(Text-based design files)
· · · · · · ·

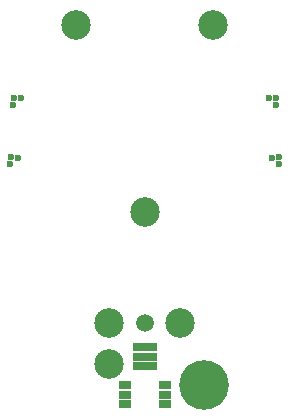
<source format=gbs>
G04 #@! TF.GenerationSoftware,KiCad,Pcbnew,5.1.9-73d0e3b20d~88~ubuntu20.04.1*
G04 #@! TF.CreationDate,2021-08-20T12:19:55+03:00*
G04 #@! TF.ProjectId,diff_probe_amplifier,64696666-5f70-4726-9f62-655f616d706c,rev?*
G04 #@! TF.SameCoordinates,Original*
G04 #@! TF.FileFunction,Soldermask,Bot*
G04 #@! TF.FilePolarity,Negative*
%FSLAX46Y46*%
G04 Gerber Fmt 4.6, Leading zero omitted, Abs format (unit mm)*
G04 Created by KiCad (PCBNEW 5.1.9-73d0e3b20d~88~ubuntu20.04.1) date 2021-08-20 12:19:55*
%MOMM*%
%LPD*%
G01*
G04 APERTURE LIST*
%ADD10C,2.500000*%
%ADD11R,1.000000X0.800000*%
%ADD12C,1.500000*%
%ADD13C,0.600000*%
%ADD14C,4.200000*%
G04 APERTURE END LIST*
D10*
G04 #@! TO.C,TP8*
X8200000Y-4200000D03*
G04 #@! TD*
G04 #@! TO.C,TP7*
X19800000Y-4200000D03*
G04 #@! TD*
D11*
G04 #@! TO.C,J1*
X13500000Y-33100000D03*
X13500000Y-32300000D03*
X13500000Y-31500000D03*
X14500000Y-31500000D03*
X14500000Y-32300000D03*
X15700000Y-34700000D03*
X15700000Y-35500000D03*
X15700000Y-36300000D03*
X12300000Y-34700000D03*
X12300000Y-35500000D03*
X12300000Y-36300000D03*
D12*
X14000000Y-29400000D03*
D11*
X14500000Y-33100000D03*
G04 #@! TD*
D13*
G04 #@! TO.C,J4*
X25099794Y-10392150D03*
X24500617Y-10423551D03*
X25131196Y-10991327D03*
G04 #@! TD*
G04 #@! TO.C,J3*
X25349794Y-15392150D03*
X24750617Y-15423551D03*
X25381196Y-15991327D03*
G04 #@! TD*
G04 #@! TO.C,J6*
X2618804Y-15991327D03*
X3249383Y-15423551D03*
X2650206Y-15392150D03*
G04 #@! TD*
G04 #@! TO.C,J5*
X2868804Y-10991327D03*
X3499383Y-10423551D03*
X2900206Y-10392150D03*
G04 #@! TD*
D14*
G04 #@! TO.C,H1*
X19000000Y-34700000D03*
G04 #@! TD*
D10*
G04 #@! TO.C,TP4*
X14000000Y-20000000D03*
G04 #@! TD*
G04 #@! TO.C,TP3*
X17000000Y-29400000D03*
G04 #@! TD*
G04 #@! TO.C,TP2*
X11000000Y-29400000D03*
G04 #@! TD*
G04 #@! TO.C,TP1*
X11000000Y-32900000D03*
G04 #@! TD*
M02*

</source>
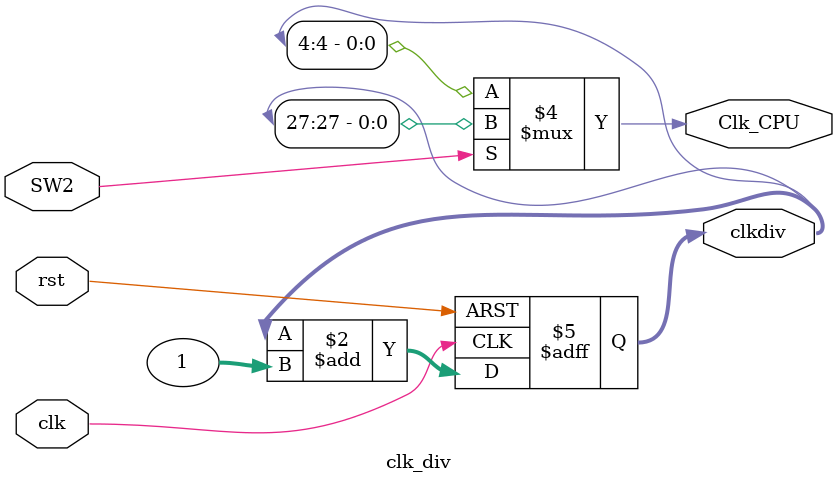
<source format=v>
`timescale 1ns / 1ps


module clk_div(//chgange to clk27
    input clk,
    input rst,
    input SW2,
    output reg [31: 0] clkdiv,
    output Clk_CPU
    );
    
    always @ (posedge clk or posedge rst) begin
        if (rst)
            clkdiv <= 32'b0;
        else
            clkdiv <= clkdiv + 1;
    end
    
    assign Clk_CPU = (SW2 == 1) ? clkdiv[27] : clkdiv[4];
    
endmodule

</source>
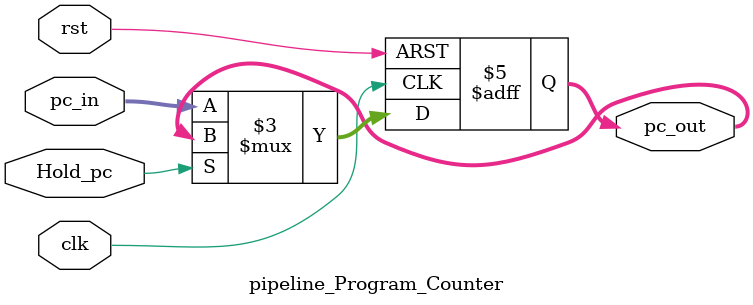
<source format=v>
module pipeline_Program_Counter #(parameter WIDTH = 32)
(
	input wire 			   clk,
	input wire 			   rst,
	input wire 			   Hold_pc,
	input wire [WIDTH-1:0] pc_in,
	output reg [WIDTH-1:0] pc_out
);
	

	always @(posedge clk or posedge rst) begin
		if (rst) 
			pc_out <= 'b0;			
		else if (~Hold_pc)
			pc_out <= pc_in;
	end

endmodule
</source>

· · · · · · ·

■ TASK OBJECTIVE
Produce an exact copy of the records above, leaving out the pictures.

■ RESULT
<source format=gbs>
G04 #@! TF.GenerationSoftware,KiCad,Pcbnew,5.1.9-73d0e3b20d~88~ubuntu20.04.1*
G04 #@! TF.CreationDate,2021-08-20T12:19:55+03:00*
G04 #@! TF.ProjectId,diff_probe_amplifier,64696666-5f70-4726-9f62-655f616d706c,rev?*
G04 #@! TF.SameCoordinates,Original*
G04 #@! TF.FileFunction,Soldermask,Bot*
G04 #@! TF.FilePolarity,Negative*
%FSLAX46Y46*%
G04 Gerber Fmt 4.6, Leading zero omitted, Abs format (unit mm)*
G04 Created by KiCad (PCBNEW 5.1.9-73d0e3b20d~88~ubuntu20.04.1) date 2021-08-20 12:19:55*
%MOMM*%
%LPD*%
G01*
G04 APERTURE LIST*
%ADD10C,2.500000*%
%ADD11R,1.000000X0.800000*%
%ADD12C,1.500000*%
%ADD13C,0.600000*%
%ADD14C,4.200000*%
G04 APERTURE END LIST*
D10*
G04 #@! TO.C,TP8*
X8200000Y-4200000D03*
G04 #@! TD*
G04 #@! TO.C,TP7*
X19800000Y-4200000D03*
G04 #@! TD*
D11*
G04 #@! TO.C,J1*
X13500000Y-33100000D03*
X13500000Y-32300000D03*
X13500000Y-31500000D03*
X14500000Y-31500000D03*
X14500000Y-32300000D03*
X15700000Y-34700000D03*
X15700000Y-35500000D03*
X15700000Y-36300000D03*
X12300000Y-34700000D03*
X12300000Y-35500000D03*
X12300000Y-36300000D03*
D12*
X14000000Y-29400000D03*
D11*
X14500000Y-33100000D03*
G04 #@! TD*
D13*
G04 #@! TO.C,J4*
X25099794Y-10392150D03*
X24500617Y-10423551D03*
X25131196Y-10991327D03*
G04 #@! TD*
G04 #@! TO.C,J3*
X25349794Y-15392150D03*
X24750617Y-15423551D03*
X25381196Y-15991327D03*
G04 #@! TD*
G04 #@! TO.C,J6*
X2618804Y-15991327D03*
X3249383Y-15423551D03*
X2650206Y-15392150D03*
G04 #@! TD*
G04 #@! TO.C,J5*
X2868804Y-10991327D03*
X3499383Y-10423551D03*
X2900206Y-10392150D03*
G04 #@! TD*
D14*
G04 #@! TO.C,H1*
X19000000Y-34700000D03*
G04 #@! TD*
D10*
G04 #@! TO.C,TP4*
X14000000Y-20000000D03*
G04 #@! TD*
G04 #@! TO.C,TP3*
X17000000Y-29400000D03*
G04 #@! TD*
G04 #@! TO.C,TP2*
X11000000Y-29400000D03*
G04 #@! TD*
G04 #@! TO.C,TP1*
X11000000Y-32900000D03*
G04 #@! TD*
M02*

</source>
<source format=v>
`timescale 1ns / 1ps


module clk_div(//chgange to clk27
    input clk,
    input rst,
    input SW2,
    output reg [31: 0] clkdiv,
    output Clk_CPU
    );
    
    always @ (posedge clk or posedge rst) begin
        if (rst)
            clkdiv <= 32'b0;
        else
            clkdiv <= clkdiv + 1;
    end
    
    assign Clk_CPU = (SW2 == 1) ? clkdiv[27] : clkdiv[4];
    
endmodule

</source>
<source format=v>
module pipeline_Program_Counter #(parameter WIDTH = 32)
(
	input wire 			   clk,
	input wire 			   rst,
	input wire 			   Hold_pc,
	input wire [WIDTH-1:0] pc_in,
	output reg [WIDTH-1:0] pc_out
);
	

	always @(posedge clk or posedge rst) begin
		if (rst) 
			pc_out <= 'b0;			
		else if (~Hold_pc)
			pc_out <= pc_in;
	end

endmodule
</source>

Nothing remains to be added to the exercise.